# About this exercise:
Could you output the entries that follow exactly, omitting any pictures they contain?

# Records to process:

********

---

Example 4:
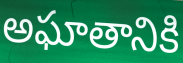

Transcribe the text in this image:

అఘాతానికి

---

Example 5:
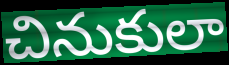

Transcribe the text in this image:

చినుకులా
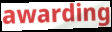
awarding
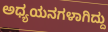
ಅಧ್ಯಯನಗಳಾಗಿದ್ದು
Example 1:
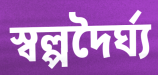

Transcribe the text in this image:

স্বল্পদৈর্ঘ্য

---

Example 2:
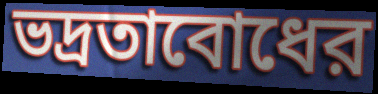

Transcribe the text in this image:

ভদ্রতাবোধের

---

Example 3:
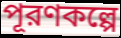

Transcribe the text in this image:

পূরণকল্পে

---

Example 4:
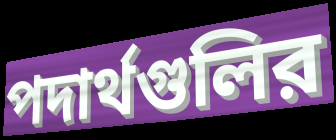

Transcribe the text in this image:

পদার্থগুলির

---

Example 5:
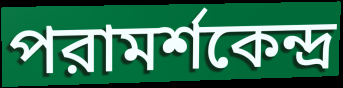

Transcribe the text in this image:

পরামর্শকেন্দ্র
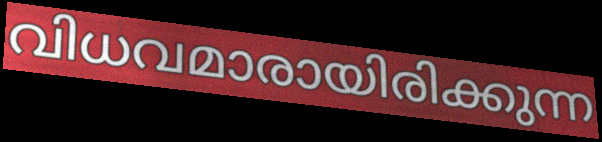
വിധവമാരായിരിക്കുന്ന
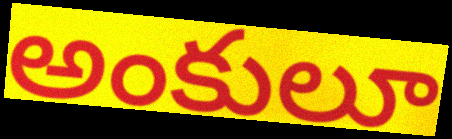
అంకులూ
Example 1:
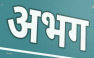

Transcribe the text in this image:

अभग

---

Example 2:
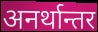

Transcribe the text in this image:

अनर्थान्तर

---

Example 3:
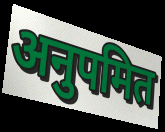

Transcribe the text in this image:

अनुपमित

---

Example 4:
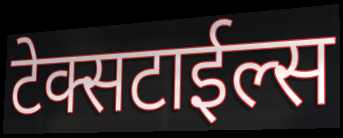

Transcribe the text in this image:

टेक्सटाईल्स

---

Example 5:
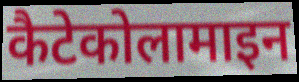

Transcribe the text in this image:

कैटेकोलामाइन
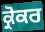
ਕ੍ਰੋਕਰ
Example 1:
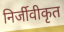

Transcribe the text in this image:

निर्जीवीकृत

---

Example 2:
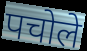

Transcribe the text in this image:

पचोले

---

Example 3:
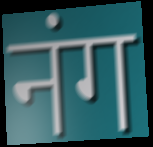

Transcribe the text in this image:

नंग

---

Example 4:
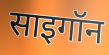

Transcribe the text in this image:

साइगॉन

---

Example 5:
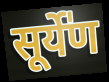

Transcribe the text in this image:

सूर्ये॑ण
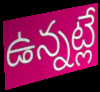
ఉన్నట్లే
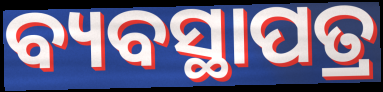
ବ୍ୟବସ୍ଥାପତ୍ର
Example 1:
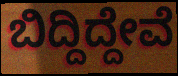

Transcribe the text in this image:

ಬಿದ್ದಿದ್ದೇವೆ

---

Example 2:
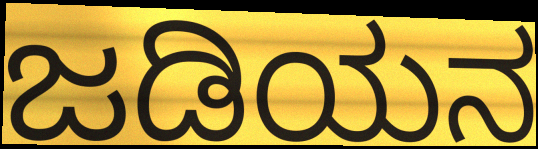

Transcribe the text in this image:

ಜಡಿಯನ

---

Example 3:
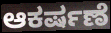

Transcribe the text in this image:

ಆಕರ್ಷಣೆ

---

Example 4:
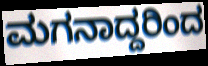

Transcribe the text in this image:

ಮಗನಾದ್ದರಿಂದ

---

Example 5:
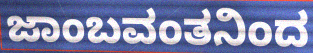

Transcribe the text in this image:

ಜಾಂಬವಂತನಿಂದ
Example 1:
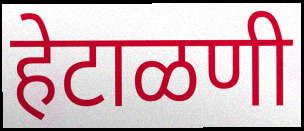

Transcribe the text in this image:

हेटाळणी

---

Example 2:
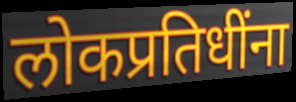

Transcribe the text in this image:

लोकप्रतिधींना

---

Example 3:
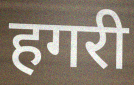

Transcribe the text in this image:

********

# Exercise response:
---

Example 4:

Transcribe the text in this image:

అఘాతానికి

---

Example 5:

Transcribe the text in this image:

చినుకులా
awarding
ಅಧ್ಯಯನಗಳಾಗಿದ್ದು
Example 1:

Transcribe the text in this image:

স্বল্পদৈর্ঘ্য

---

Example 2:

Transcribe the text in this image:

ভদ্রতাবোধের

---

Example 3:

Transcribe the text in this image:

পূরণকল্পে

---

Example 4:

Transcribe the text in this image:

পদার্থগুলির

---

Example 5:

Transcribe the text in this image:

পরামর্শকেন্দ্র
വിധവമാരായിരിക്കുന്ന
అంకులూ
Example 1:

Transcribe the text in this image:

अभग

---

Example 2:

Transcribe the text in this image:

अनर्थान्तर

---

Example 3:

Transcribe the text in this image:

अनुपमित

---

Example 4:

Transcribe the text in this image:

टेक्सटाईल्स

---

Example 5:

Transcribe the text in this image:

कैटेकोलामाइन
ਕ੍ਰੋਕਰ
Example 1:

Transcribe the text in this image:

निर्जीवीकृत

---

Example 2:

Transcribe the text in this image:

पचोले

---

Example 3:

Transcribe the text in this image:

नंग

---

Example 4:

Transcribe the text in this image:

साइगॉन

---

Example 5:

Transcribe the text in this image:

सूर्ये॑ण
ఉన్నట్లే
ବ୍ୟବସ୍ଥାପତ୍ର
Example 1:

Transcribe the text in this image:

ಬಿದ್ದಿದ್ದೇವೆ

---

Example 2:

Transcribe the text in this image:

ಜಡಿಯನ

---

Example 3:

Transcribe the text in this image:

ಆಕರ್ಷಣೆ

---

Example 4:

Transcribe the text in this image:

ಮಗನಾದ್ದರಿಂದ

---

Example 5:

Transcribe the text in this image:

ಜಾಂಬವಂತನಿಂದ
Example 1:

Transcribe the text in this image:

हेटाळणी

---

Example 2:

Transcribe the text in this image:

लोकप्रतिधींना

---

Example 3:

Transcribe the text in this image:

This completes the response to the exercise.